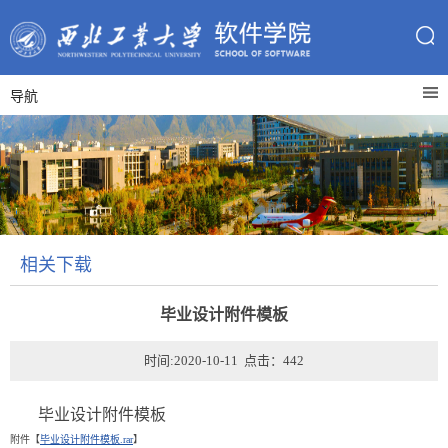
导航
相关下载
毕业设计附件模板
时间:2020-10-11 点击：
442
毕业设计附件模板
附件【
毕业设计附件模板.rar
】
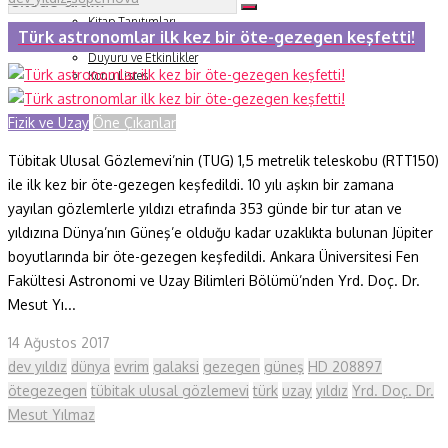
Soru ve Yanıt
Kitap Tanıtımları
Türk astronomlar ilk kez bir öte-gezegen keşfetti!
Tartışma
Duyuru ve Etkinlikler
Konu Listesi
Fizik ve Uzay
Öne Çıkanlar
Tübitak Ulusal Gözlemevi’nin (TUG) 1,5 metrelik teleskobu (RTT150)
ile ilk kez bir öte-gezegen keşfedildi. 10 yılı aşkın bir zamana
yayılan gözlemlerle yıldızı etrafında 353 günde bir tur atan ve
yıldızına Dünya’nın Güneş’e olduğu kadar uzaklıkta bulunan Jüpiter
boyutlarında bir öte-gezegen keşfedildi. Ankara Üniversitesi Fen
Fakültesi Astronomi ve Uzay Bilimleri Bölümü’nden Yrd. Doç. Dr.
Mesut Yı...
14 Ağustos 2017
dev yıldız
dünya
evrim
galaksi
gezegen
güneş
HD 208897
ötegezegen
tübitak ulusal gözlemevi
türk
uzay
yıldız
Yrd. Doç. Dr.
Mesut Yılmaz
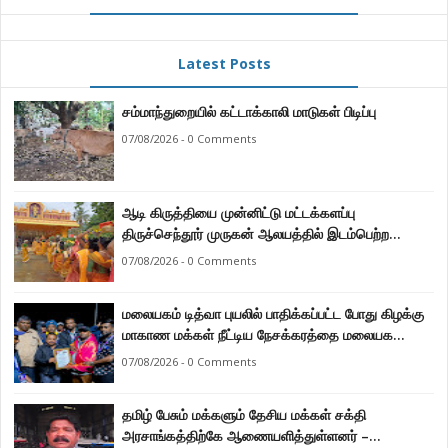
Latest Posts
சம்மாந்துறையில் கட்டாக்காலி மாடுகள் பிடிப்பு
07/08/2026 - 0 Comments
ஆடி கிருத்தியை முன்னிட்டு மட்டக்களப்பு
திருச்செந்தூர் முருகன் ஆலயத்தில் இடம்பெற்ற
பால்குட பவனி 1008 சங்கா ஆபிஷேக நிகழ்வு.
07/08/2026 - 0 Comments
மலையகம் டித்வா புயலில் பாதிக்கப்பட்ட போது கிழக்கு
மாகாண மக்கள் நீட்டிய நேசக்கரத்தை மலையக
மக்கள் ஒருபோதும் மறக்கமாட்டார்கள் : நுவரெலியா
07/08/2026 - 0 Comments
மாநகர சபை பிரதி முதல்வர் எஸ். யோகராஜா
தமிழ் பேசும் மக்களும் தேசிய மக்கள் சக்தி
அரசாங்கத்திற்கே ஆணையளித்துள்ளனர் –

━━━━━━━━

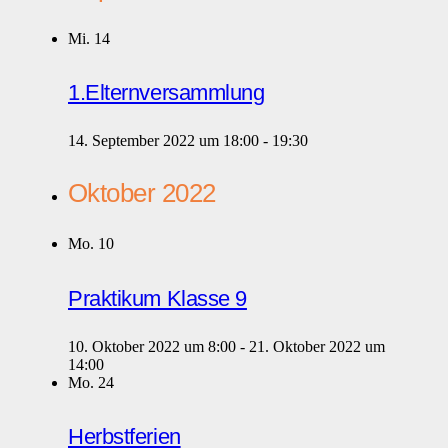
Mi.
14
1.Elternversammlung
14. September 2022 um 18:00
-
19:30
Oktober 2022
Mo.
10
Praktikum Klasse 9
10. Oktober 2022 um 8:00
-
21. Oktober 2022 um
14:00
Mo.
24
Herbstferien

━━━━━━━━

Turn everything in the material from the line containing "Latest Posts" down to the line containing "அரசாங்கத்திற்கே ஆணையளித்துள்ளனர் –", both included, into a JSON list of strings with one string per line. Leave out any blank lines.

[
  "Latest Posts",
  "சம்மாந்துறையில் கட்டாக்காலி மாடுகள் பிடிப்பு",
  "07/08/2026 - 0 Comments",
  "ஆடி கிருத்தியை முன்னிட்டு மட்டக்களப்பு",
  "திருச்செந்தூர் முருகன் ஆலயத்தில் இடம்பெற்ற",
  "பால்குட பவனி 1008 சங்கா ஆபிஷேக நிகழ்வு.",
  "07/08/2026 - 0 Comments",
  "மலையகம் டித்வா புயலில் பாதிக்கப்பட்ட போது கிழக்கு",
  "மாகாண மக்கள் நீட்டிய நேசக்கரத்தை மலையக",
  "மக்கள் ஒருபோதும் மறக்கமாட்டார்கள் : நுவரெலியா",
  "07/08/2026 - 0 Comments",
  "மாநகர சபை பிரதி முதல்வர் எஸ். யோகராஜா",
  "தமிழ் பேசும் மக்களும் தேசிய மக்கள் சக்தி",
  "அரசாங்கத்திற்கே ஆணையளித்துள்ளனர் –"
]